> GOAL OF THE EXERCISE
Which lines in the entries below contain the word "unsere"? Return each one in full, and treat uppercase and lowercase as different.

> SOURCE DATA

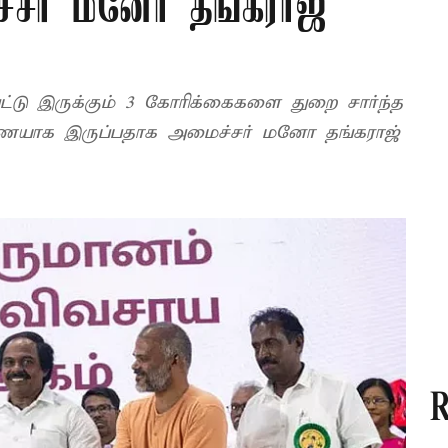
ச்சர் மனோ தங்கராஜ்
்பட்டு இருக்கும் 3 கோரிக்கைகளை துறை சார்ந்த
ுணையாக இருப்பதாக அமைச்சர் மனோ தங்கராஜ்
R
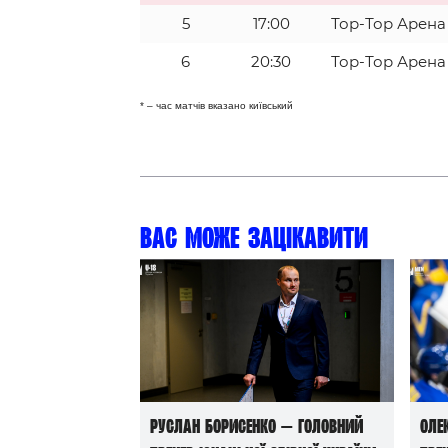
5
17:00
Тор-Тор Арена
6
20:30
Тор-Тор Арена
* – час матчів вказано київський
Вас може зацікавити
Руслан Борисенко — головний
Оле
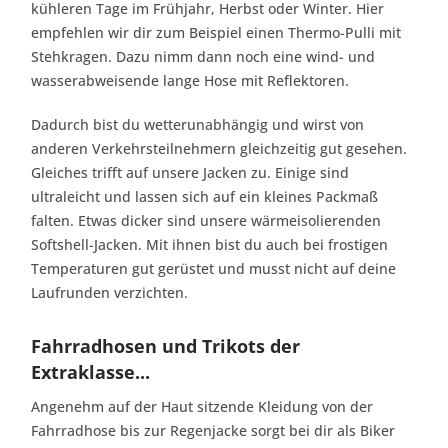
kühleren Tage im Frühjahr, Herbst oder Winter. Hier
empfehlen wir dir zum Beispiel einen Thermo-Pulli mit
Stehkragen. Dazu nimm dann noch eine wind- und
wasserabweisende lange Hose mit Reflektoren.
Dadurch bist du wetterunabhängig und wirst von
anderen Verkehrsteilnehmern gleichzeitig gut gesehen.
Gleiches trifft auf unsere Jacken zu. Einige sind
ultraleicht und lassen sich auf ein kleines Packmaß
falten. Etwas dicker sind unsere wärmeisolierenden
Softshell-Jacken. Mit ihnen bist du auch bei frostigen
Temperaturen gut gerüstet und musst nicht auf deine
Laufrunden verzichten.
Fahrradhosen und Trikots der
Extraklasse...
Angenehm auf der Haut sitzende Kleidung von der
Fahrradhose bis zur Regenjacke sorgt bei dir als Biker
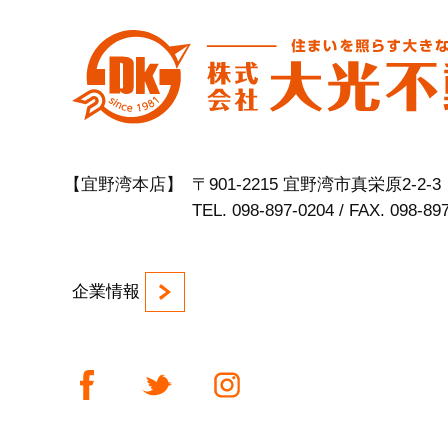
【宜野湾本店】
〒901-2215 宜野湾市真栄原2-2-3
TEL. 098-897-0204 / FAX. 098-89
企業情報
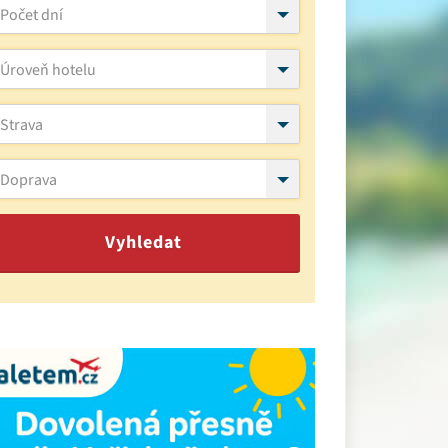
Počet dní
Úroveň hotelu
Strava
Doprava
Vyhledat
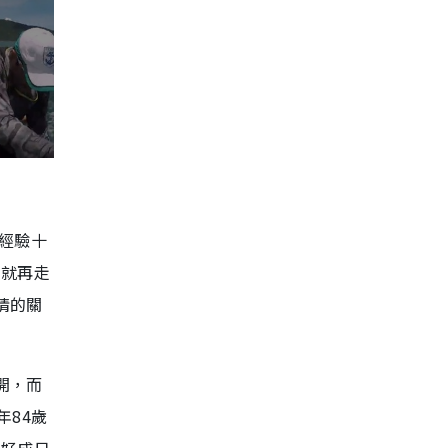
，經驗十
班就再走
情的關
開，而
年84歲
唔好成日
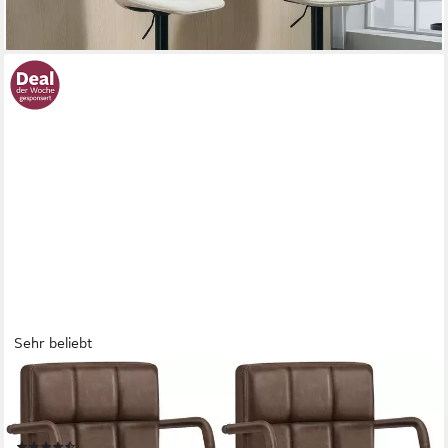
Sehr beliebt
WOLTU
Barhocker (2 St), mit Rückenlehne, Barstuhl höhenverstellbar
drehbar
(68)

---

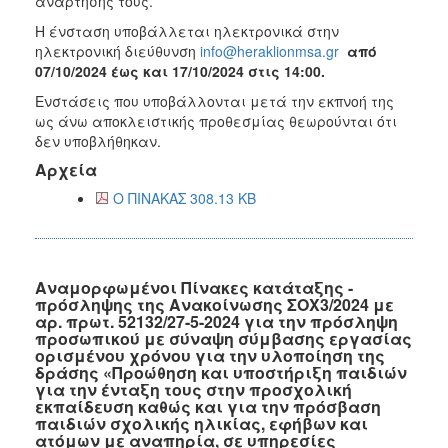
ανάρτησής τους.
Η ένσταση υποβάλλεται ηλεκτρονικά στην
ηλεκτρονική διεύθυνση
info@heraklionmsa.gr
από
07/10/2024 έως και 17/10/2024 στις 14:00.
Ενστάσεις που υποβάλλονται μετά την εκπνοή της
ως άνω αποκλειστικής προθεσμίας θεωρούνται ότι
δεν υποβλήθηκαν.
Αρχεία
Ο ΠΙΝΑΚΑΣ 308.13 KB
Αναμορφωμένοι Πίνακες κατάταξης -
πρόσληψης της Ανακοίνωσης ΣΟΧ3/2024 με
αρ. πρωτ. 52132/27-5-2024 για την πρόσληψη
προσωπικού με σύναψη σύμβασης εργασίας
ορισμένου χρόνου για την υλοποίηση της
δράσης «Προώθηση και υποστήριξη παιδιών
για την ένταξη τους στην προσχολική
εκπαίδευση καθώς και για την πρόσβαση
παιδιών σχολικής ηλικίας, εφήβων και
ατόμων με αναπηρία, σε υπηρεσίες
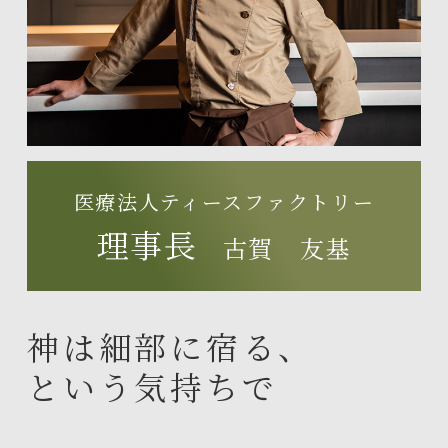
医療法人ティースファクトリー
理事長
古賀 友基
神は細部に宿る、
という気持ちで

...

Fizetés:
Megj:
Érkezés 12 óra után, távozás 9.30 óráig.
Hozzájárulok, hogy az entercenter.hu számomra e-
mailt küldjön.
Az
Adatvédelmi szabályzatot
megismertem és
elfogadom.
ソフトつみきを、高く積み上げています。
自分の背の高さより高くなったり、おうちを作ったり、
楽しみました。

> RESULT OF THIS TASK
Gleiches trifft auf unsere Jacken zu. Einige sind
falten. Etwas dicker sind unsere wärmeisolierenden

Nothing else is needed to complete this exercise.